Gabriel se rassit, et le sang pulsa douloureusement à ses tempes. Il avait du mal à se concentrer après ce tête-à-tête avec l'astre du jour. Il se frotta les yeux, s'étira et essaya de se concentrer malgré sa vision floue. Alors qu'il regardait autour de lui pour la deuxième fois, quelque chose attira son attention à sa droite. C'était une petite silhouette qui semblait totalement immobilisée sur l'herbe, à quelques mètres de lui.

Gabriel lutta pour identifier cette personne et soudain, tout se remit en place.

L'autre le regardait bel et bien, assez terrifié, la mâchoire tombante. C'était Crash, l'indic de la veille. Gabriel se releva et s'avança vers le garçon. Celui-ci s'enfuit promptement. Gabriel le vit foncer dans la foule, manquant de renverser une vieille dame. Qu'est-ce qui lui prenait ? Gabriel lui rappelait peut-être une mauvaise journée, mais enfin, n'était-ce pas une réaction un peu exagérée ?

A moins qu'il soit en train de faire quelque chose qu'il ne veut pas faire sous l'œil d'un policier, et il croit que tu es de la police.
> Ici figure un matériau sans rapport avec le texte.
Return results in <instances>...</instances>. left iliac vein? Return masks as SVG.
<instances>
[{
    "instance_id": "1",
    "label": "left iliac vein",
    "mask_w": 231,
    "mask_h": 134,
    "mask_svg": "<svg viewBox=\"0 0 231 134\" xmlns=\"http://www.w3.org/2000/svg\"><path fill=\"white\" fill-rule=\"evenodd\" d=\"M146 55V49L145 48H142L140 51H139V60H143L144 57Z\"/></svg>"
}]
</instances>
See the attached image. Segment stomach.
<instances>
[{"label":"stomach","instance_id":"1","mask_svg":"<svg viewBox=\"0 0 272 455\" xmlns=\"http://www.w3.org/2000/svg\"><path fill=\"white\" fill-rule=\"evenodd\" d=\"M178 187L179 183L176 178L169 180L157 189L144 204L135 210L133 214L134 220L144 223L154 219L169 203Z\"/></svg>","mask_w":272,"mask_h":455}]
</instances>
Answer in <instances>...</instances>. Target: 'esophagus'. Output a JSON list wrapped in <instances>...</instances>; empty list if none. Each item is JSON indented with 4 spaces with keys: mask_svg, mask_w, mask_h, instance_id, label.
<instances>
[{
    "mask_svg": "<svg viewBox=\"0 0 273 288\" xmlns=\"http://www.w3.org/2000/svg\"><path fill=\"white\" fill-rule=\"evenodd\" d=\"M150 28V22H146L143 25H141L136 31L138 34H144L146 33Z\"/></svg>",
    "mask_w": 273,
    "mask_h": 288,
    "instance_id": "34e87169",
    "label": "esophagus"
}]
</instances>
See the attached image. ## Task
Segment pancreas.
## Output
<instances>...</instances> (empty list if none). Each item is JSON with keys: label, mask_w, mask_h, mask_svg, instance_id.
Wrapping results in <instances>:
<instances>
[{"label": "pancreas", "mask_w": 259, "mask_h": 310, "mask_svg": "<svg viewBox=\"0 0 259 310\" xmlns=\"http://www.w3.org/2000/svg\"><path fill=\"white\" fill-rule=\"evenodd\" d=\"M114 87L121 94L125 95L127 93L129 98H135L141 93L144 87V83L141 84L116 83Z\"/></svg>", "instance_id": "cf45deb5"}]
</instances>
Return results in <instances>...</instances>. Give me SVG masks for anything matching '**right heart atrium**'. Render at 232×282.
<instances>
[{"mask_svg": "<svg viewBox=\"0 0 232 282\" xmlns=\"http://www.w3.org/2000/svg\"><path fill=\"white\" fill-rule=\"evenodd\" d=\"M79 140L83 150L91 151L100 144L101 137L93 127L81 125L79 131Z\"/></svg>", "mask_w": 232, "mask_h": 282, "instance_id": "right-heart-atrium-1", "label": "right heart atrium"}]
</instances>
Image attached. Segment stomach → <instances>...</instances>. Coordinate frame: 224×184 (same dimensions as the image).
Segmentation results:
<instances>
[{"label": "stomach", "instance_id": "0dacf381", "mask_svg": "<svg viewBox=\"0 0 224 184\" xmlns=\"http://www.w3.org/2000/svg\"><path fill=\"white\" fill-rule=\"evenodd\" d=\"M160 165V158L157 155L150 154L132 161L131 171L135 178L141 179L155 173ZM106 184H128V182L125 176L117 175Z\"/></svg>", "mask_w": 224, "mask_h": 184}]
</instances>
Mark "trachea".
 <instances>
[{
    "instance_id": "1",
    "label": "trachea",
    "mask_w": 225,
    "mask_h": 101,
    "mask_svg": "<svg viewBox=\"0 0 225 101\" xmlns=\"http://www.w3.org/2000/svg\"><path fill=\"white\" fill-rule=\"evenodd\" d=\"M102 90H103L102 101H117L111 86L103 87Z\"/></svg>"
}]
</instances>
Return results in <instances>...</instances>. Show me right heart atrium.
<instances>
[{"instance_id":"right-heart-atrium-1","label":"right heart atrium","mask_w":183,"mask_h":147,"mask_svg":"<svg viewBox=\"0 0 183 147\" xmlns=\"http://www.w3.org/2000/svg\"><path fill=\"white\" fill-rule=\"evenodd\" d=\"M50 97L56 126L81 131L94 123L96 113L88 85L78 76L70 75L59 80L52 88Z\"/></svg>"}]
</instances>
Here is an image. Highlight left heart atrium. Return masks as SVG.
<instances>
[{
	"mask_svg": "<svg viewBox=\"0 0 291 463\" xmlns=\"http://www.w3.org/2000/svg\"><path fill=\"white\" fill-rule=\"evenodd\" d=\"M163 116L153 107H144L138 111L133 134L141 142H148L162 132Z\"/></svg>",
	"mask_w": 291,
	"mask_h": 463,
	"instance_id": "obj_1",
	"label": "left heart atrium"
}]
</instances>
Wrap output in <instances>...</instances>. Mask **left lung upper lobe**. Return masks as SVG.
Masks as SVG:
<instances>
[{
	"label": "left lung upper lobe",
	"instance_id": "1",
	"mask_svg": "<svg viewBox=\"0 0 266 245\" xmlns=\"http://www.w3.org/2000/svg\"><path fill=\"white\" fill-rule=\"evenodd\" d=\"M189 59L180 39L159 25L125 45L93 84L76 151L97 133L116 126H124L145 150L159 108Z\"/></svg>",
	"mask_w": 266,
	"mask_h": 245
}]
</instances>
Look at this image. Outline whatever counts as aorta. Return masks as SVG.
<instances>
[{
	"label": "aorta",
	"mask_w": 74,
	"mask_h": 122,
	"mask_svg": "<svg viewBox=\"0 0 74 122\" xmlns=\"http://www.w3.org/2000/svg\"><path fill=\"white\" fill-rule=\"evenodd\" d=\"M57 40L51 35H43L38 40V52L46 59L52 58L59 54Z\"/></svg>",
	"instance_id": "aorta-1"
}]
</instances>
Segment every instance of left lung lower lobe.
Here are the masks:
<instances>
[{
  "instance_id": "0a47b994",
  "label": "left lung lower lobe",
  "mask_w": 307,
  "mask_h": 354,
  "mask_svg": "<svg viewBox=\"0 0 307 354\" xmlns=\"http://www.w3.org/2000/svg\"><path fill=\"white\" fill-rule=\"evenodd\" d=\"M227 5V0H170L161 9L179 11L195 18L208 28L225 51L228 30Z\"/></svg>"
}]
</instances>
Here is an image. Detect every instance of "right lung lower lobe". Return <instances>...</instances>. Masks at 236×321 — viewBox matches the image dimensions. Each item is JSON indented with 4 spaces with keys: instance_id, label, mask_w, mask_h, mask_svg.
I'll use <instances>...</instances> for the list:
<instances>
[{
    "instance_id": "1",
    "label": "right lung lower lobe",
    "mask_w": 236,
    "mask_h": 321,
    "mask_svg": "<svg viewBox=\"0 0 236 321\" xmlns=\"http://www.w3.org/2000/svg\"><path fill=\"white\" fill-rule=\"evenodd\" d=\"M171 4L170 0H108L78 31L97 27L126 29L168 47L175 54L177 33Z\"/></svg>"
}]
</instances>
Si le gamin vendait de la drogue, Gabriel s'en moquait totalement. Mais il n'avait rien contre une occasion de lui parler. Peut-être aurait-il une meilleure approche que celle de Mosely pour le faire parler. Sa décision prise, il entama la poursuite.

Très vite, celle-ci vira au cache-cache. Il trouva tout d'abord Crash à la sortie du parc, au coin de la rue ; sitôt qu'il tenta de s'approcher, Crash retourna dans le Square. Gabriel le suivit, essayant parfois de le rattraper, toujours en vain, tentant autrement de l'observer de loin. Mais Crash était bien meilleur à ce petit jeu. Il courait pour échapper à Gabriel, mais sitôt que celui-ci le rattrapait, même s'il essayait de se cacher derrière quelqu'un ou quelque chose, Crash le repérait toujours et s'en allait. Quoi qu'il voulût faire dans le parc, il n'allait pas le faire sous les yeux de Gabriel, et il n'allait certainement pas lui en parler non plus.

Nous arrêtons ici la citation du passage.